The DF flag is typically set on IP packets carrying TCP segments.
This is because a TCP connection can dynamically change its segment size to match the path MTU, and better overall performance is achieved when the TCP segments are each carried in one IP packet.
So TCP packets have the DF flag set, which should cause an ICMP Fragmentation Needed packet to be returned if an intermediate router has to discard a packet because it's too large. The sending TCP will then reduce its estimate of the connection's Path MTU (Maximum Transmission Unit) and re-send in smaller segments. If DF wasn't set, the sending TCP would never know that it was sending segments that are too large. This process is called PMTU-D ("Path MTU Discovery").
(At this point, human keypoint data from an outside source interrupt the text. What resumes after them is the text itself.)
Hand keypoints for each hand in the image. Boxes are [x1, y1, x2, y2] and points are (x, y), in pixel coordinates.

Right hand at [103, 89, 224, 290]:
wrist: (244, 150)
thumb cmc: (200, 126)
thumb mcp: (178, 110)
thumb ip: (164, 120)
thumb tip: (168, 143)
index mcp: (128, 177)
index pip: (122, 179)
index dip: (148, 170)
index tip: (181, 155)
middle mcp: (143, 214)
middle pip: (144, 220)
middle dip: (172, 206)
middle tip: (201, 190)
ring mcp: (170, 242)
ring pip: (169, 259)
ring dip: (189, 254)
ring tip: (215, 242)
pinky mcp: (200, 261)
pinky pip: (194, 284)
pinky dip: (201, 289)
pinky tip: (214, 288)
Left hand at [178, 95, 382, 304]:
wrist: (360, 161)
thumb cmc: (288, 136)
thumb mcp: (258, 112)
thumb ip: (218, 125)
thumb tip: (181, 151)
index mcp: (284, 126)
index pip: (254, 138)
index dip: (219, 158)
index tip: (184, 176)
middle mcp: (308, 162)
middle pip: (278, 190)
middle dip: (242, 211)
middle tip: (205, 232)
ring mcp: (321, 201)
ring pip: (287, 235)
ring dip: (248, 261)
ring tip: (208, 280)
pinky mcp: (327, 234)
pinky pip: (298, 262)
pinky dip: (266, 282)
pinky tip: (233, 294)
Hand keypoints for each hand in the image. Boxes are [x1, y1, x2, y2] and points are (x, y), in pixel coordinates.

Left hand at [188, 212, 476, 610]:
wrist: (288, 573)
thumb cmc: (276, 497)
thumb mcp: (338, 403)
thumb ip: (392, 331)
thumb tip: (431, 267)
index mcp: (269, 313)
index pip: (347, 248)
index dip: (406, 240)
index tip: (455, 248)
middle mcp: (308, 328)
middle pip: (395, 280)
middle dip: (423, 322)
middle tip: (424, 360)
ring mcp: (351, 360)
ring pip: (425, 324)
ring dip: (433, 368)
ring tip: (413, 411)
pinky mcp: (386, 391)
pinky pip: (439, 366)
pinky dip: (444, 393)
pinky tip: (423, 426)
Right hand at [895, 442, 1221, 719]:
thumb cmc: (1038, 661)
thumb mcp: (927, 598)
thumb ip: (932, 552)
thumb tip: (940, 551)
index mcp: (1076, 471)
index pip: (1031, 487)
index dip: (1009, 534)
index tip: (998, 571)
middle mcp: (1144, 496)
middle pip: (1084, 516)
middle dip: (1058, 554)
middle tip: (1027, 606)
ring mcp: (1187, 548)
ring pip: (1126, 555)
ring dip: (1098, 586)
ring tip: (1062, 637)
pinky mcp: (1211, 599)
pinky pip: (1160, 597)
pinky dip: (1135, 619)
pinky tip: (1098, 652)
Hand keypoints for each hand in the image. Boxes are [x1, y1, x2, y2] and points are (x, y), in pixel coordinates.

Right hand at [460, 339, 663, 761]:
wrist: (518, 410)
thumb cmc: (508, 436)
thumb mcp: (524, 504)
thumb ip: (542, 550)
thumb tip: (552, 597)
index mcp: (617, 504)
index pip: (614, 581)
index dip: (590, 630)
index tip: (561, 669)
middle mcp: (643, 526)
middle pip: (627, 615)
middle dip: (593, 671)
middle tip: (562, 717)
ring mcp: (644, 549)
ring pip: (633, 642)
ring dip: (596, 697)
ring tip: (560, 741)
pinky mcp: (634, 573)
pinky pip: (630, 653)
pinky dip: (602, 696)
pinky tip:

If the ICMP Fragmentation Needed packets aren't getting through, then you're dealing with a broken network. Ideally the first step would be to identify the misconfigured device and have it corrected; however, if that doesn't work out then you add a configuration knob to your application that tells it to set the TCP_MAXSEG socket option with setsockopt(). (A typical example of a misconfigured device is a router or firewall that's been configured by an inexperienced network administrator to drop all ICMP, not realising that Fragmentation Needed packets are required by TCP PMTU-D).
The operation of Path-MTU discovery is described in RFC 1191, https://www.rfc-editor.org/rfc/rfc1191.
It is better for TCP to discover the Path-MTU than to have every packet over a certain size fragmented into two pieces (typically one large and one small).
Apparently, some protocols like NFS benefit from avoiding fragmentation (link text). However, you're right in that you typically shouldn't be requesting DF unless you really require it.